Separately, Taoiseach Micheál Martin has said “we shouldn’t jump to conclusions” about the result of the US election.
Mr Martin said “it’s a fraught time for all those involved in the election”.
He told Solidarity TD Mick Barry: “The United States is one of the oldest democracies in the world. It has always managed its elections in a peaceful and democratic way, and I have no doubt that that will be the case on this occasion again.”
Mr Barry had accused Mr Trump of “trying to steal the election”.
The Cork North Central TD said the US president “now wants to go to the supreme court to stop the counting of ballots”.
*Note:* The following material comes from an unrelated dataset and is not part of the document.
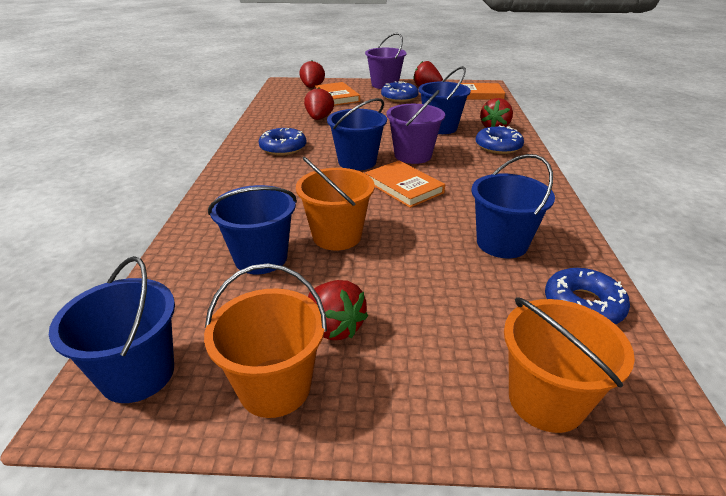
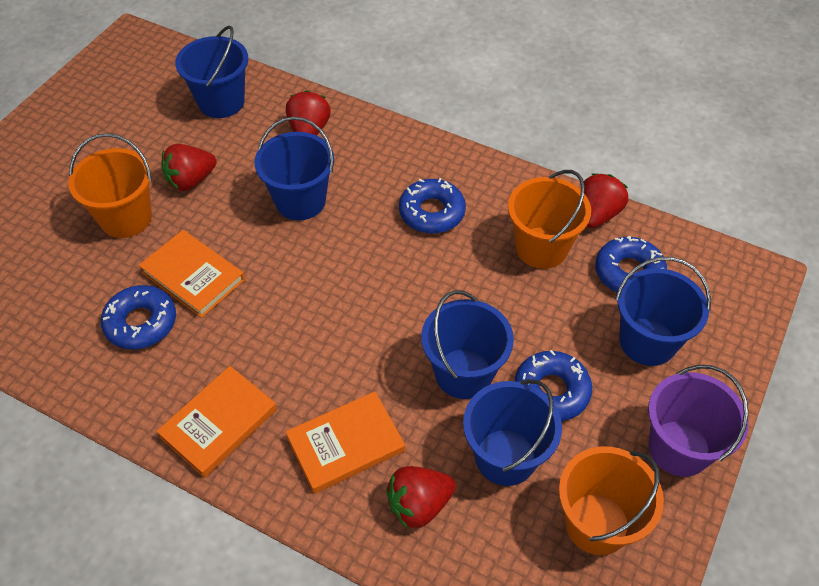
purple bucket: 2 -> 1
red strawberry: 5 -> 4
He said: “I have no faith in Joe Biden or the Democratic Party to stop this election from being stolen. It was their dreadful pro-big business, corporate campaign which let Trump get this close in the first place.”
Pointing to the programme for government, which says the State will argue strongly for democratic values and democracy, Mr Barry asked the Taoiseach if he would support the call by the Socialist Alternative Organisation in the United States for mass demonstrations and civil disobedience if Mr Trump “tries to steal the election”.
Mr Martin said that “first of all the election isn’t over and last time I was listening in, earlier this morning, it was going to be a very tight race. A lot of votes have yet to be counted.
“It’s a tense time given how close it is, so I think the sensible thing to do is to allow the electoral process in the United States to take its course and we will see perhaps later this week as to who actually wins that election,” he said.